The same goes for every country in the world. A crisis situation presents the opportunity to build a system that is more consistent and coherent, and hence more stable. We learn more about human nature and economics as time goes by, we are not nearly there yet. We have to do our best and go forward.

Friday, October 17, 2008

A new equilibrium

Have you ever wondered how your life would look like if a camera followed you around? All day? Showed all your facial expressions? (Even those you make looking at yourself in the bathroom mirror?) What you said and what you didn't? And you would have to watch it at the end of the day? I would like to add the absence of such an arrangement to the things that save us.

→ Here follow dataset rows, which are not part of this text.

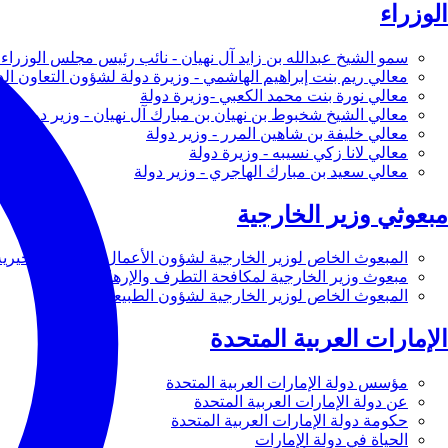
الوزراء
سمو الشيخ عبدالله بن زايد آل نهيان - نائب رئيس مجلس الوزراء 
معالي ريم بنت إبراهيم الهاشمي - وزيرة دولة لشؤون التعاون ال
معالي نورة بنت محمد الكعبي -وزيرة دولة
معالي الشيخ شخبوط بن نهيان بن مبارك آل نهيان - وزير دولة
معالي خليفة بن شاهين المرر - وزير دولة
معالي لانا زكي نسيبه - وزيرة دولة
معالي سعيد بن مبارك الهاجري - وزير دولة
مبعوثي وزير الخارجية
المبعوث الخاص لوزير الخارجية لشؤون الأعمال والأعمال الخيرية
مبعوث وزير الخارجية لمكافحة التطرف والإرهاب
المبعوث الخاص لوزير الخارجية لشؤون الطبيعة
الإمارات العربية المتحدة
مؤسس دولة الإمارات العربية المتحدة
عن دولة الإمارات العربية المتحدة
حكومة دولة الإمارات العربية المتحدة
الحياة في دولة الإمارات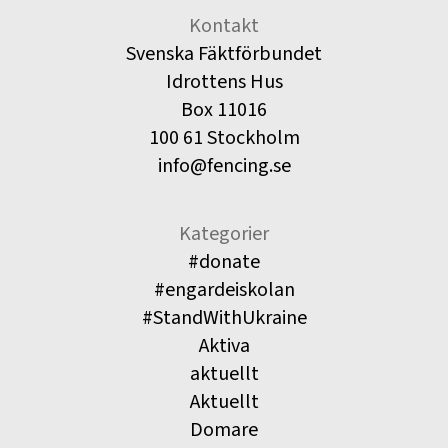
Kontakt
Svenska Fäktförbundet
Idrottens Hus
Box 11016
100 61 Stockholm
info@fencing.se
Kategorier
#donate
#engardeiskolan
#StandWithUkraine
Aktiva
aktuellt
Aktuellt
Domare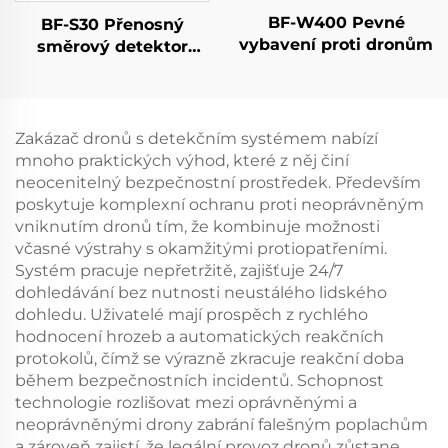
BF-W400 Pevné
BF-S30 Přenosný
vybavení proti dronům
směrový detektor
dronů
Zakázač dronů s detekčním systémem nabízí
mnoho praktických výhod, které z něj činí
neocenitelný bezpečnostní prostředek. Především
poskytuje komplexní ochranu proti neoprávněným
vniknutím dronů tím, že kombinuje možnosti
včasné výstrahy s okamžitými protiopatřeními.
Systém pracuje nepřetržitě, zajišťuje 24/7
dohledávání bez nutnosti neustálého lidského
dohledu. Uživatelé mají prospěch z rychlého
hodnocení hrozeb a automatických reakčních
protokolů, čímž se výrazně zkracuje reakční doba
během bezpečnostních incidentů. Schopnost
technologie rozlišovat mezi oprávněnými a
neoprávněnými drony zabrání falešným poplachům
a zároveň zajistí, že legální provoz dronů zůstane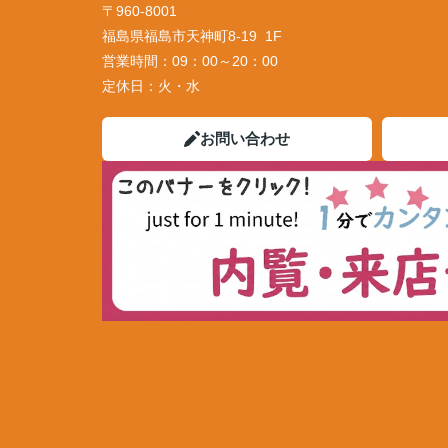
〒960-8001
福島県福島市天神町8-19 1F
営業時間：
09：00～20：00
定休日：
火・水
お問い合わせ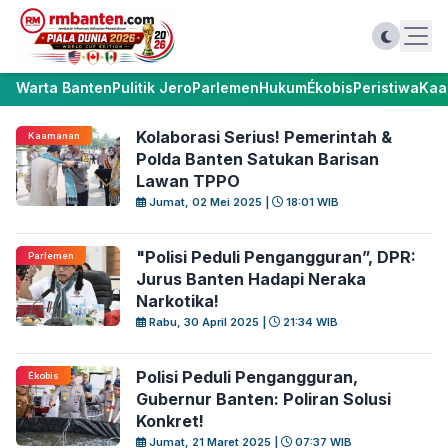
Warta Banten
Pulitik Jero
Parlemen
Hukum
Ékobis
Peristiwa
Kaa
Kolaborasi Serius! Pemerintah &
Kaamanan
Polda Banten Satukan Barisan
Lawan TPPO
Jumat, 02 Mei 2025 |
18:01 WIB
"Polisi Peduli Pengangguran”, DPR:
Parlemen
Jurus Banten Hadapi Neraka
Narkotika!
Rabu, 30 April 2025 |
21:34 WIB
Polisi Peduli Pengangguran,
Ékobis
Gubernur Banten: Poliran Solusi
Konkret!
Jumat, 21 Maret 2025 |
07:37 WIB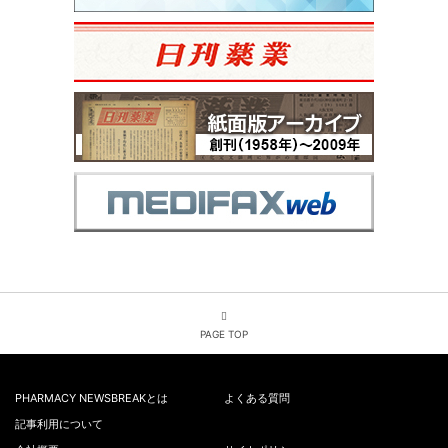
PAGE TOP
PHARMACY NEWSBREAKとは
よくある質問
記事利用について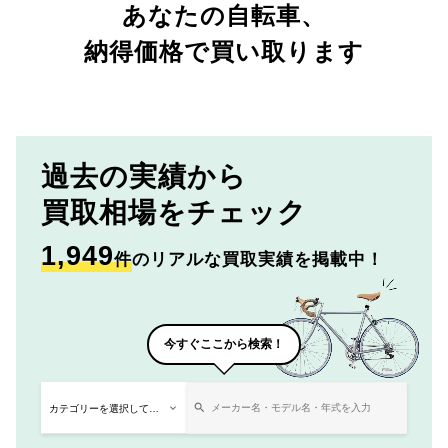
あなたの自転車、
納得価格で買い取ります
過去の実績から
買取相場をチェック
1,949
件
のリアルな買取実績を掲載中！
今すぐここから検索！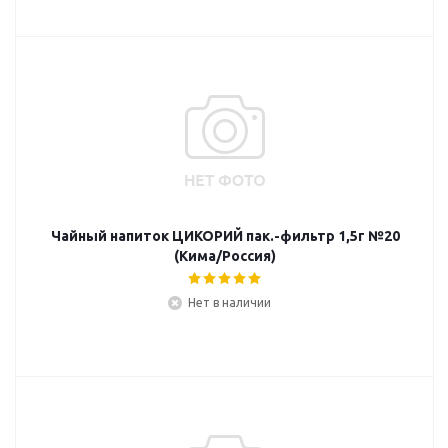
Чайный напиток ЦИКОРИЙ пак.-фильтр 1,5г №20
(Кима/Россия)
Нет в наличии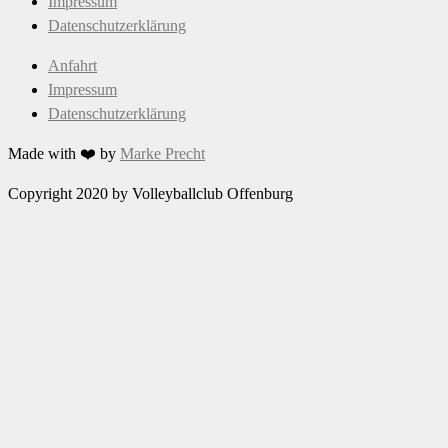
Impressum
Datenschutzerklärung
Anfahrt
Impressum
Datenschutzerklärung
Made with ❤️ by
Marke Precht
Copyright 2020 by Volleyballclub Offenburg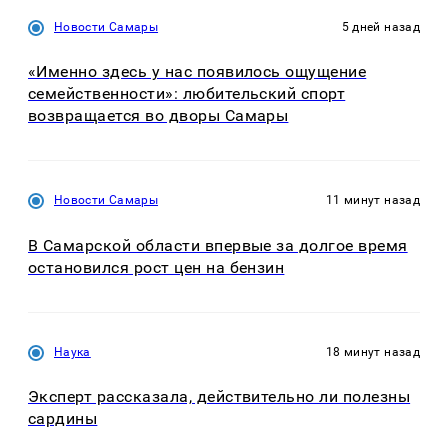
Новости Самары
5 дней назад
«Именно здесь у нас появилось ощущение
семейственности»: любительский спорт
возвращается во дворы Самары
Новости Самары
11 минут назад
В Самарской области впервые за долгое время
остановился рост цен на бензин
Наука
18 минут назад
Эксперт рассказала, действительно ли полезны
сардины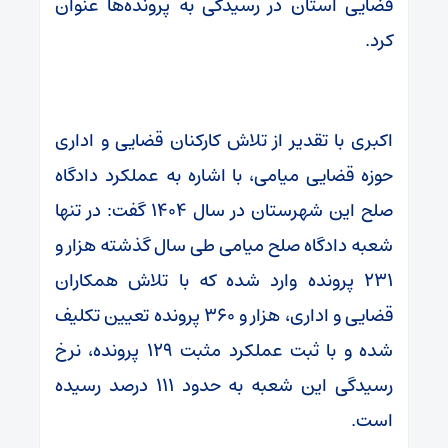
قضایی استان در رسیدگی به پرونده‌ها عنوان
کرد.
اکبری با تقدیر از تلاش کارکنان قضایی و اداری
حوزه قضایی میامی، با اشاره به عملکرد دادگاه
صلح این شهرستان در سال ۱۴۰۴ گفت: در تنها
شعبه دادگاه صلح میامی طی سال گذشته هزار و
۲۳۱ پرونده وارد شده که با تلاش همکاران
قضایی و اداری، هزار و ۳۶۰ پرونده تعیین تکلیف
شده و با ثبت عملکرد مثبت ۱۲۹ پرونده، نرخ
رسیدگی این شعبه به حدود ۱۱۱ درصد رسیده
است.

That said, without the social interaction I've been addicted to, I feel like a fish out of water. Unspoken words fill my mouth like fresh air. I can see that most of my so-called friends were in my life out of circumstance, and I just don't have the energy to keep them there (or compete with other priorities in their lives).

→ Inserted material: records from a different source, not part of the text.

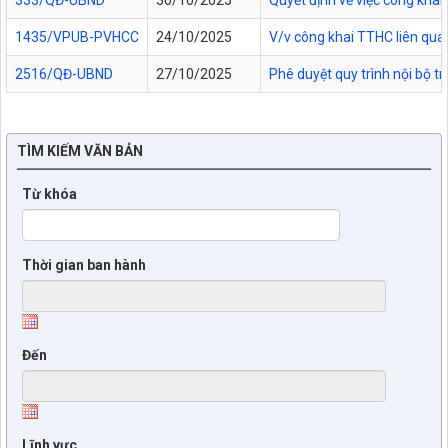
1435/VPUB-PVHCC
24/10/2025
V/v công khai TTHC liên qua
2516/QĐ-UBND
27/10/2025
Phê duyệt quy trình nội bộ t
TÌM KIẾM VĂN BẢN
Từ khóa
Thời gian ban hành
Đến
Lĩnh vực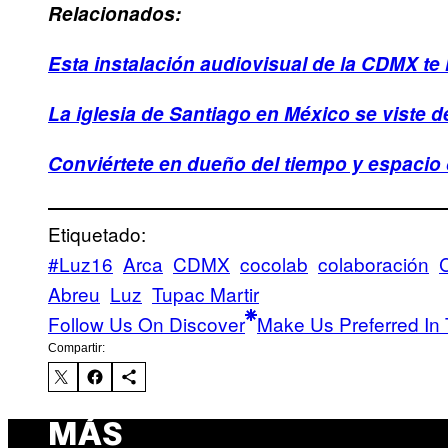
Relacionados:
Esta instalación audiovisual de la CDMX te h
La iglesia de Santiago en México se viste 
Conviértete en dueño del tiempo y espacio 
Etiquetado:
#Luz16
Arca
CDMX
cocolab
colaboración
Abreu
Luz
Tupac Martir
Follow Us On Discover
Make Us Preferred In 
Compartir:
MÁS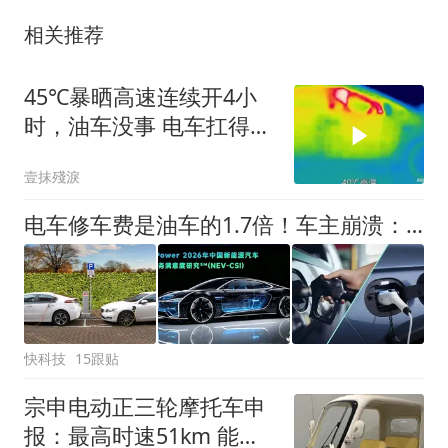
相关推荐
45℃暴晒高速连续开4小
时，油车没事 电车扛得住
吗？实测见真
壹抹殘淚
电车修车费是油车的1.7倍！车主崩溃：维修贵 保费也贵
快科技
15跟贴
宗申电动正三轮摩托车申
报：最高时速51km 能否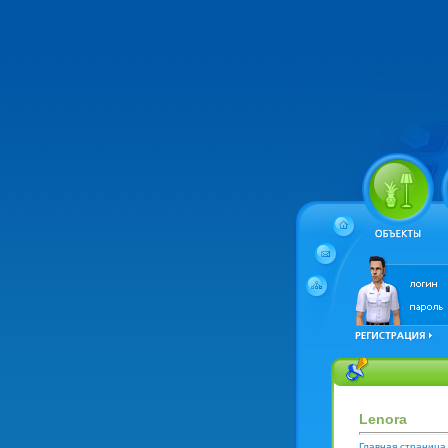
Lenora
Главная страница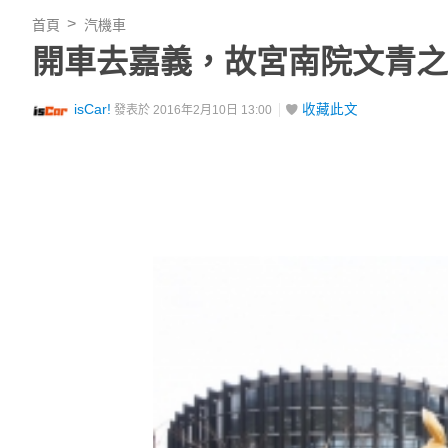
首頁
汽機車
開車去嘉義，故宮南院文青之
isCar!
收藏此文
發表於 2016年2月10日 13:00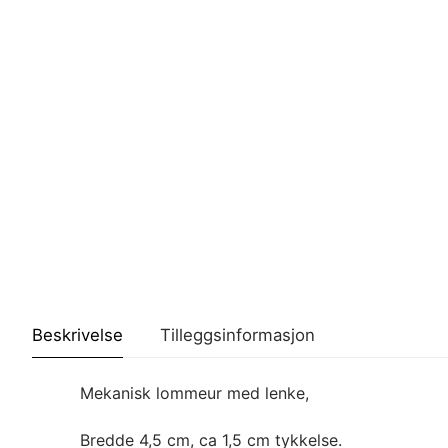
Beskrivelse
Tilleggsinformasjon
Mekanisk lommeur med lenke,
Bredde 4,5 cm, ca 1,5 cm tykkelse.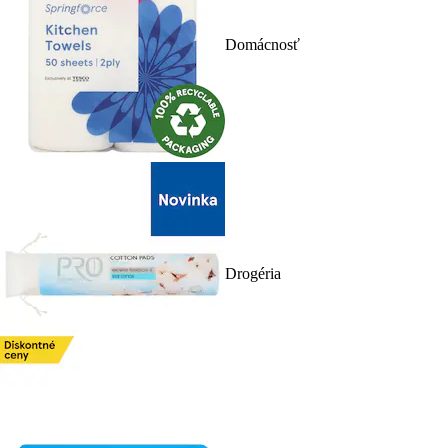
Domácnosť
Drogéria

But, as all changes take some time to adjust to, I will adjust to this new lifestyle, too. Change my expectations, find a new equilibrium...

Friday, October 10, 2008

Random thoughts

What is a blog for, anyway? To be able to write stuff without thinking about it that much! I will use this opportunity, to end this wonderful week in a high note, to write in my blog as I please.
And talk about myself.

On the tube from Charing Cross to my place, I was thinking about the events of this uneventful week. And these little random abstract thoughts began shaping up in my head (clearing all the fog that seemed to block the tiny channels in my brain.) Now - as we all know, anger (resulting from disappointment) is a sharp, clear feeling. Like a crisp blue winter day. One thing it is not - it leaves no room for confusion and mushy clouds. We get angry usually when we are FINALLY faced with reality. What is important, is to keep your cool for a few minutes, and you will see that giving an angry response (to what you just found out) is nothing but hoping that what you just found out isn't actually true. Because we are afraid of reality (namely - that we are not as important as we wished/wanted to be), we cry like a baby until they hear us - and hopefully tell us that we are actually important and ask for forgiveness.

And the second point - sometimes we don't ask questions because we are afraid of learning the truth, only to be able to continue assuming. If you are curious about the answer of a question, go ahead and ask it.

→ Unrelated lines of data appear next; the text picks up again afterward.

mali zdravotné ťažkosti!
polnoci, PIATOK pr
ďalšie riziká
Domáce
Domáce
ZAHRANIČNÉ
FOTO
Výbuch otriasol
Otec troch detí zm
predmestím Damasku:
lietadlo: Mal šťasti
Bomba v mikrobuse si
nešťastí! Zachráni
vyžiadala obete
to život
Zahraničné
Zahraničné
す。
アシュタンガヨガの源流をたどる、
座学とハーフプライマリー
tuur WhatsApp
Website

And people must have a way to sense when you need them and disappear right at that moment!

And fuck it - maybe I'm not that important, after all.

I started to sound like Oprah (except for the sentence before this), and sorry if you already knew all these things (including the sentence before this). They should teach this kind of thing in school. I promise, this is my last loserish post. You know, I have waves of these. They come and go. What comes around goes around. Etcetera.

Thursday, October 09, 2008

In the middle

Have you ever felt like you have departed from somewhere, but haven't arrived at your destination? And you don't even know where your destination will be? And anything you can imagine seems either dull or unlikely?

I'm reading Orhan Pamuk's Masumiyet Müzesi and watching Gossip Girl all the time, any time I'm not working, that is. I can focus on those better than I can focus on work, that's for sure. When I'm reading the book, when it describes the weather or children playing in the backyard of a building I can feel it. My parents were here last week, and I felt somehow departed from them. I felt the obligation to be ok on my own. And I haven't seen most of my extended family in six months or more. I miss the old days. I miss going to lunapark in Akçay and buying tulumba halkası or lokma. I miss the old apartment building in Göztepe. I miss even Halilrıfatpaşa. I miss going to Bandırma. I considered going back, soon, for sure, but if I went back, I would be scared that it's the last time. I would feel like a tourist. I changed, everything changed, I grew up.

I don't know, I just feel like a letter en route, and it feels a bit lonely among all these other strange letters in a pile. I hope I'll arrive at my destination soon.